Restate the listing word for word. Stop at the line that holds "هم‌پیمانان و شرکایش", include it, and leave out all pictures.

== Segment start ==

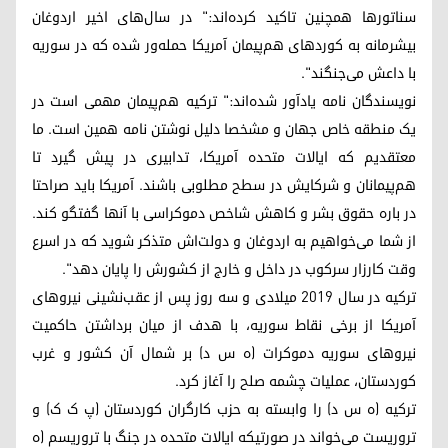
سناتورها همچنین تاکید کرده‌اند:" در سال‌های اخیر اردوغان
بیشرمانه به کوردهای هم‌پیمان آمریکا حمله‌ور شده که در سوریه
با داعش می‌جنگند".
نویسندگان نامه یادآور شده‌اند:" ترکیه هم‌پیمان مهمی است در
یک منطقه خاص جهان و مشخصا دلیل نوشتن نامه همین است. ما
معتقدیم که ایالات متحده آمریکا، تدابیری در پیش گیرد تا
هم‌پیمانان و شرکایش در سطح مطلوبی باشند. آمریکا باید صراحتا
در باره حقوق بشر و کاهش شاخص دموکراسی با آنها گفتگو کند.
از شما می‌خواهیم به اردوغان و دولت‌‌اش متذکر شوید که در اسرع
وقت کارزار سرکوب در داخل و خارج از کشورش را پایان دهد".
ترکیه در سال ٢٠١٩ میلادی و سە روز پس از عقب‌نشینی نیروهای
آمریکا از برخی نقاط سوریه، با هدف از میان برداشتن حاکمیت
نیروهای سوریه دموکرات (ه س د) بر شمال آن کشور و غرب
کوردستان، عملیات چشمه صلح را آغاز کرد.
ترکیه (ه س د) را وابسته به حزب کارگران کوردستان (پ ک ک) و
تروریست می‌خواند در صورتیکه ایالات متحده در جنگ با تروریسم (ه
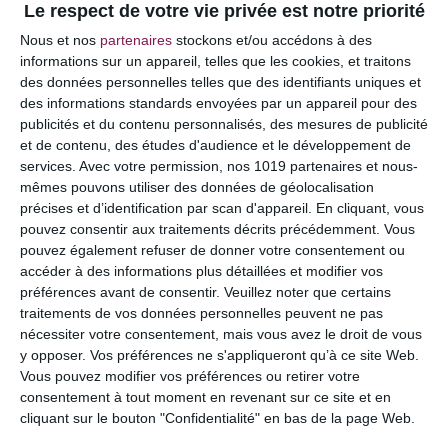
Le respect de votre vie privée est notre priorité
Votre adresse e-mail ne sera pas publiée.
Les
Nous et nos
partenaires
stockons et/ou accédons à des
champs obligatoires sont indiqués avec
*
informations sur un appareil, telles que les cookies, et traitons
des données personnelles telles que des identifiants uniques et
COMMENTAIRE
des informations standards envoyées par un appareil pour des
publicités et du contenu personnalisés, des mesures de publicité
et de contenu, des études d'audience et le développement de
services.
Avec votre permission, nos 1019 partenaires et nous-
mêmes pouvons utiliser des données de géolocalisation
précises et d’identification par scan d'appareil. En cliquant, vous
pouvez consentir aux traitements décrits précédemment. Vous
pouvez également refuser de donner votre consentement ou
accéder à des informations plus détaillées et modifier vos
préférences avant de consentir.
Veuillez noter que certains
traitements de vos données personnelles peuvent ne pas
nécessiter votre consentement, mais vous avez le droit de vous
y opposer. Vos préférences ne s'appliqueront qu’à ce site Web.
NOM
*
Vous pouvez modifier vos préférences ou retirer votre
consentement à tout moment en revenant sur ce site et en
cliquant sur le bouton "Confidentialité" en bas de la page Web.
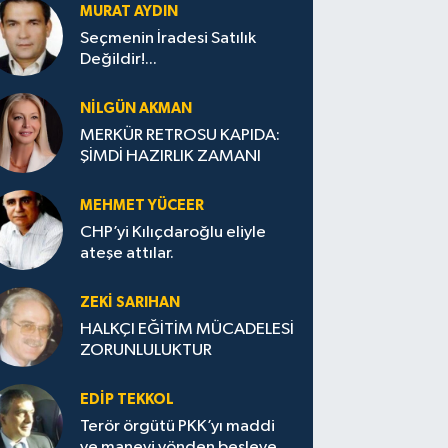
MURAT AYDIN
Seçmenin İradesi Satılık
Değildir!...
NILGÜN AKMAN
MERKÜR RETROSU KAPIDA:
ŞİMDİ HAZIRLIK ZAMANI
MEHMET YÜCEER
CHP’yi Kılıçdaroğlu eliyle
ateşe attılar.
ZEKI SARIHAN
HALKÇI EĞİTİM MÜCADELESİ
ZORUNLULUKTUR
EDIP TEKKOL
Terör örgütü PKK’yı maddi
ve manevi yönden besleyen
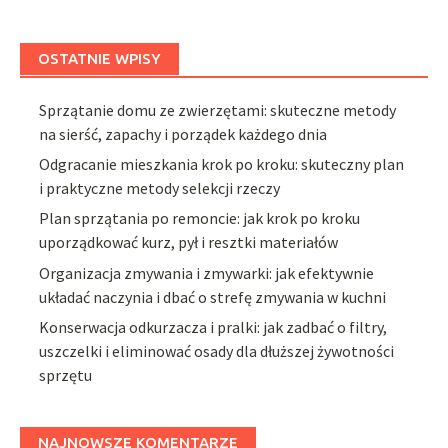
OSTATNIE WPISY
Sprzątanie domu ze zwierzętami: skuteczne metody
na sierść, zapachy i porządek każdego dnia
Odgracanie mieszkania krok po kroku: skuteczny plan
i praktyczne metody selekcji rzeczy
Plan sprzątania po remoncie: jak krok po kroku
uporządkować kurz, pył i resztki materiałów
Organizacja zmywania i zmywarki: jak efektywnie
układać naczynia i dbać o strefę zmywania w kuchni
Konserwacja odkurzacza i pralki: jak zadbać o filtry,
uszczelki i eliminować osady dla dłuższej żywotności
sprzętu
NAJNOWSZE KOMENTARZE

== Segment end ==

• _WRITTEN RESPONSE_:
سناتورها همچنین تاکید کرده‌اند:" در سال‌های اخیر اردوغان
بیشرمانه به کوردهای هم‌پیمان آمریکا حمله‌ور شده که در سوریه
با داعش می‌جنگند".
نویسندگان نامه یادآور شده‌اند:" ترکیه هم‌پیمان مهمی است در
یک منطقه خاص جهان و مشخصا دلیل نوشتن نامه همین است. ما
معتقدیم که ایالات متحده آمریکا، تدابیری در پیش گیرد تا
هم‌پیمانان و شرکایش در سطح مطلوبی باشند. آمریکا باید صراحتا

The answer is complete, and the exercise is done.